The main benefit for homeowners will be to save money on their energy bills. Work done under the grant could also potentially add value to their property.

Landlords could also benefit in that energy efficiency work could make their property more attractive to tenants, more lettable and help make the rent more affordable to their tenants. A Green Homes Grant could also help make property that is not currently legally lettable (because it has an EPC rating in band F or G) lettable again.

What properties are eligible for a Green Homes Grant ?

All residential properties are eligible for a Green Homes Grant including park homes. New builds and non-residential properties are not eligible.

How much can you get as a Green Homes Grant ?

Most applicants will be able to apply for a Green Homes Grant of two thirds of the cost of the work up to £5,000. Those on low incomes (in receipt of an income or disability based benefit) will be able to apply for up to 100% of the cost of improvements up to £10,000.

The Government give another example of the benefits that might be possible: They say that if a homeowner of a semi-detached or end-terrace property installs cavity wall and floor insulation, costing around £4,000, the homeowner would pay £1,320 – with the Government paying £2,680. They say this work could save the owner over £200 annually on their energy bills and reduce their carbon footprint by cutting 700kg of CO² emissions a year from their property.

What work can be paid for using a Green Homes Grant ?

The Green Homes Grant scheme divides energy saving measures into primary and secondary categories. To receive a grant for measures in the secondary category property owners will need to have the measures in the primary category in place.
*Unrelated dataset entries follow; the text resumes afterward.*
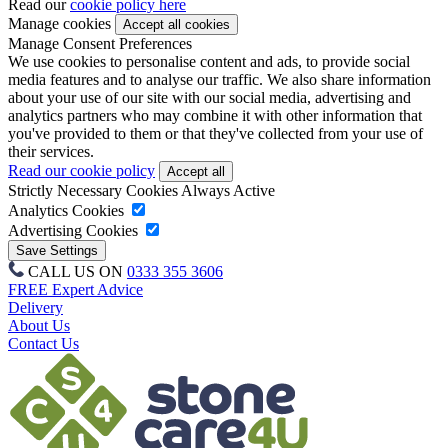
Read our
cookie policy here
Manage cookies
Manage Consent Preferences
We use cookies to personalise content and ads, to provide social
media features and to analyse our traffic. We also share information
about your use of our site with our social media, advertising and
analytics partners who may combine it with other information that
you've provided to them or that they've collected from your use of
their services.
Read our cookie policy
Strictly Necessary Cookies
Always Active
Analytics Cookies
Advertising Cookies
CALL US ON
0333 355 3606
FREE Expert Advice
Delivery
About Us
Contact Us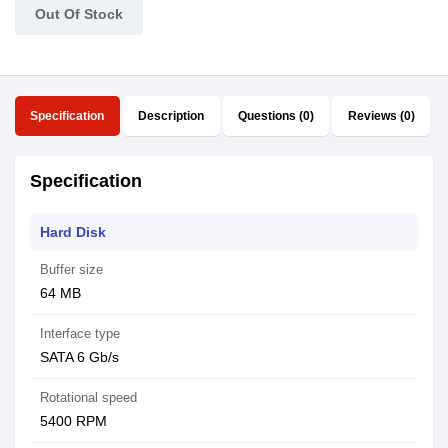
Out Of Stock
Specification
Description
Questions (0)
Reviews (0)
Specification
Hard Disk
Buffer size
64 MB
Interface type
SATA 6 Gb/s
Rotational speed
5400 RPM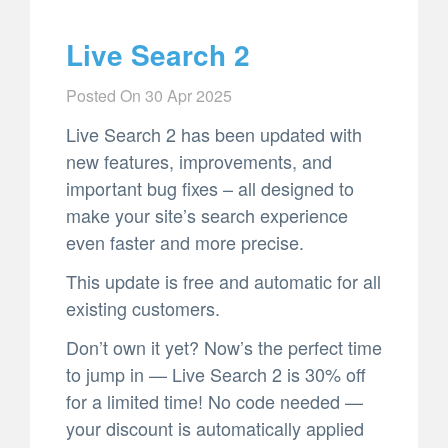
Live Search 2
Posted On
30 Apr 2025
Live Search 2 has been updated with
new features, improvements, and
important bug fixes – all designed to
make your site’s search experience
even faster and more precise.
This update is free and automatic for all
existing customers.
Don’t own it yet? Now’s the perfect time
to jump in — Live Search 2 is 30% off
for a limited time! No code needed —
your discount is automatically applied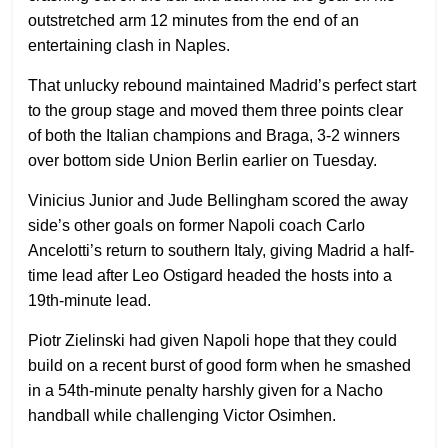
outstretched arm 12 minutes from the end of an
entertaining clash in Naples.
That unlucky rebound maintained Madrid’s perfect start
to the group stage and moved them three points clear
of both the Italian champions and Braga, 3-2 winners
over bottom side Union Berlin earlier on Tuesday.
Vinicius Junior and Jude Bellingham scored the away
side’s other goals on former Napoli coach Carlo
Ancelotti’s return to southern Italy, giving Madrid a half-
time lead after Leo Ostigard headed the hosts into a
19th-minute lead.
Piotr Zielinski had given Napoli hope that they could
build on a recent burst of good form when he smashed
in a 54th-minute penalty harshly given for a Nacho
handball while challenging Victor Osimhen.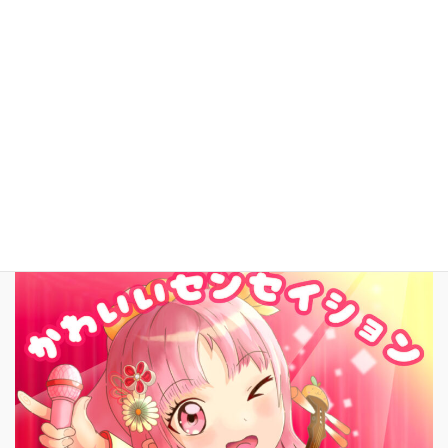
YouTube
facebook
お問いあわせ
English
New Song!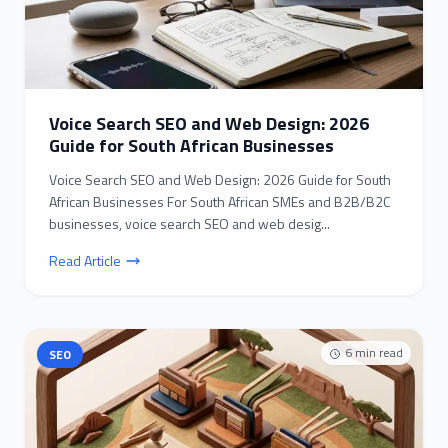
Voice Search SEO and Web Design: 2026
Guide for South African Businesses
Voice Search SEO and Web Design: 2026 Guide for South
African Businesses For South African SMEs and B2B/B2C
businesses, voice search SEO and web desig...
Read Article
6
min read
SEO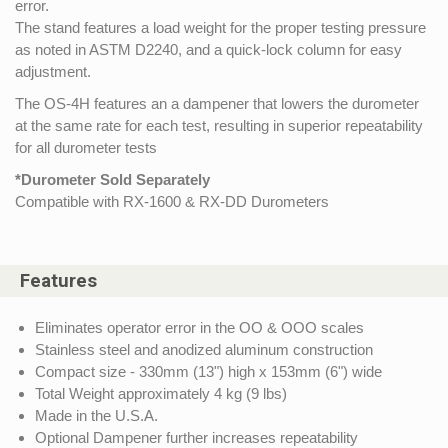
error.
The stand features a load weight for the proper testing pressure
as noted in ASTM D2240, and a quick-lock column for easy
adjustment.
The OS-4H features an a dampener that lowers the durometer
at the same rate for each test, resulting in superior repeatability
for all durometer tests
*Durometer Sold Separately
Compatible with RX-1600 & RX-DD Durometers
Features
Eliminates operator error in the OO & OOO scales
Stainless steel and anodized aluminum construction
Compact size - 330mm (13") high x 153mm (6") wide
Total Weight approximately 4 kg (9 lbs)
Made in the U.S.A.
Optional Dampener further increases repeatability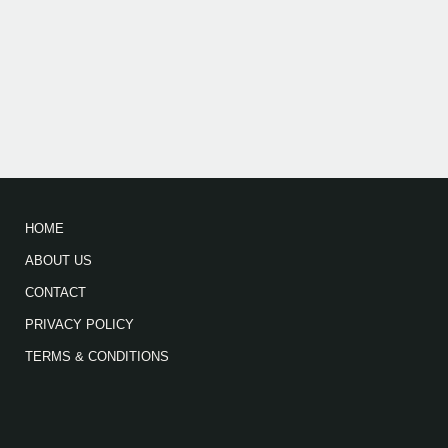
HOME
ABOUT US
CONTACT
PRIVACY POLICY
TERMS & CONDITIONS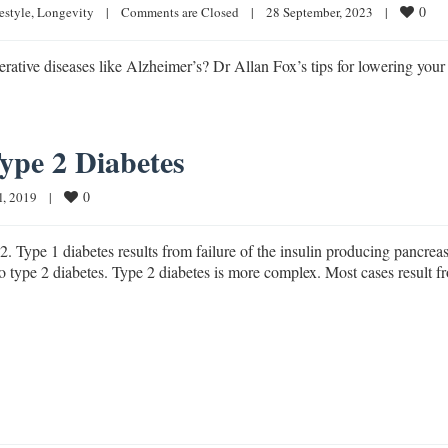
0
estyle
, 
Longevity
|
Comments are Closed
|
28 September, 2023    
|
ative diseases like Alzheimer’s? Dr Allan Fox’s tips for lowering your 
Type 2 Diabetes
0
, 2019    
|
2. Type 1 diabetes results from failure of the insulin producing pancrea
y to type 2 diabetes. Type 2 diabetes is more complex. Most cases result f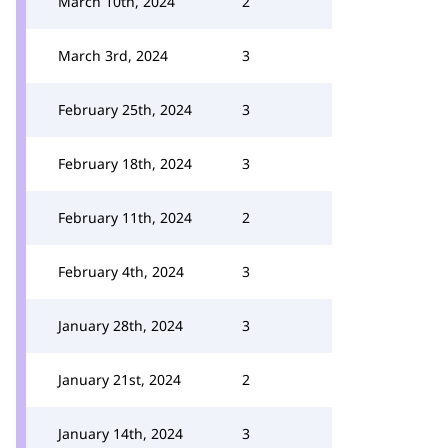
March 10th, 2024
2
March 3rd, 2024
3
February 25th, 2024
3
February 18th, 2024
3
February 11th, 2024
2
February 4th, 2024
3
January 28th, 2024
3
January 21st, 2024
2
January 14th, 2024
3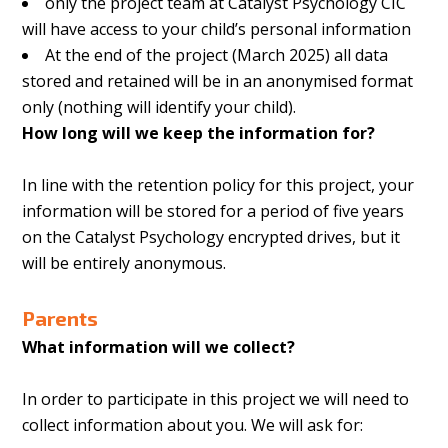
only the project team at Catalyst Psychology CIC
will have access to your child’s personal information
At the end of the project (March 2025) all data
stored and retained will be in an anonymised format
only (nothing will identify your child).
How long will we keep the information for?
In line with the retention policy for this project, your
information will be stored for a period of five years
on the Catalyst Psychology encrypted drives, but it
will be entirely anonymous.
Parents
What information will we collect?
In order to participate in this project we will need to
collect information about you. We will ask for: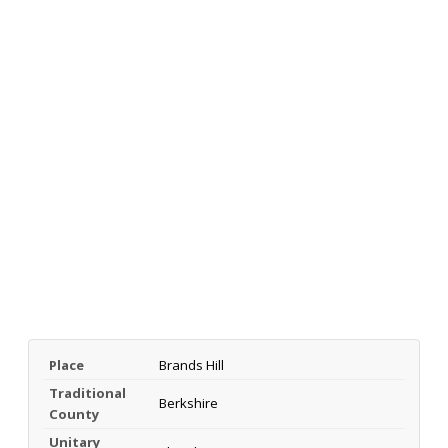
Place
Brands Hill
Traditional
Berkshire
County
Unitary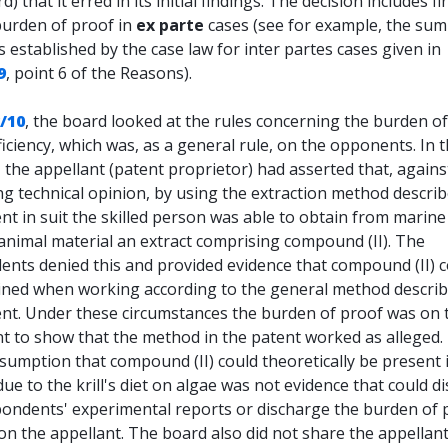
d) that it erred in its initial findings. The decision includes f
burden of proof in
ex parte
cases (see for example, the su
s established by the case law for inter partes cases given in
9
, point 6 of the Reasons).
/10
, the board looked at the rules concerning the burden o
ficiency, which was, as a general rule, on the opponents. In 
, the appellant (patent proprietor) had asserted that, agains
ng technical opinion, by using the extraction method describ
nt in suit the skilled person was able to obtain from marin
animal material an extract comprising compound (II). The
ents denied this and provided evidence that compound (II) c
ined when working according to the general method describ
ent. Under these circumstances the burden of proof was on 
nt to show that the method in the patent worked as alleged.
sumption that compound (II) could theoretically be present 
due to the krill's diet on algae was not evidence that could d
pondents' experimental reports or discharge the burden of 
on the appellant. The board also did not share the appellant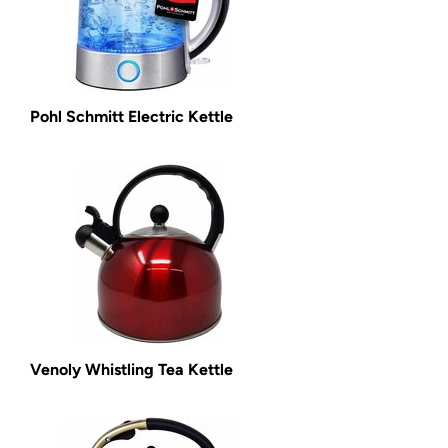
Pohl Schmitt Electric Kettle
Venoly Whistling Tea Kettle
The primary measures are: Insulation – solid wall, cavity wall, under-floor, loft, flat roof, room in roof, park home. Low carbon heat – air source heat pump, ground source heat pump, solar thermal.

The secondary measures are: Draught proofing. Windows and doors. Double/triple glazing, where replacing single glazing. Secondary glazing, in addition to single glazing. Upgrading to energy efficient doors. A range of heating controls and insulation measures.

Secondary measures can only be subsidised up to the amount of subsidy provided for primary measures.

Replacing existing energy saving measures will not be covered but the cost of ‘top ups’ to bring them up to current standards may be.

The Government is promoting a website, Simple Energy Advice, in order to offer property owners advice on what energy saving measures might benefit them. The Simple Energy Advice website will also provide details of suitable local suppliers for the different types of work which owners can contact.

How to get Green Homes Grant work completed

Work under the Green Homes Grant scheme can be carried out by a company providing these services, such as a home improvements or energy efficiency company or a builder. However they will need to be registered under the TrustMark scheme or have Microgeneration Certification Scheme (MCS) accreditation for the grant to be paid.

Suppliers can register for these schemes now if they are not already registered.

It’s likely that as the scheme comes into operation more accredited businesses will be advertising that they are able to do work under the Green Homes Grant scheme. Many will be able to advise property owners on what they will be able to claim for and how to apply for a grant.

How to apply for a Green Homes Grant

Details of how to apply for a Green Homes Grant have not been released at time of writing. The Government says full details should be made available in September with the scheme opening for applications shortly afterwards. It is anticipated that property owners will need to find a supplier to do the work and then apply for a grant online. If successful they will be given a voucher with which they can then pay for the work.